=== Record excerpts ===

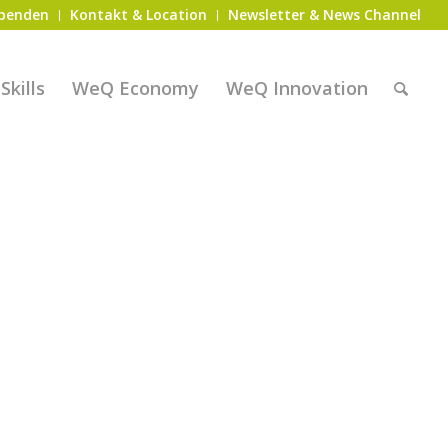
penden
Kontakt & Location
Newsletter & News Channel
kills
WeQ Economy
WeQ Innovation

===

• [Your goal]
An exact transcription of the records above is needed, with no pictures included.

• [Output below]
penden
Kontakt & Location
Newsletter & News Channel
kills
WeQ Economy
WeQ Innovation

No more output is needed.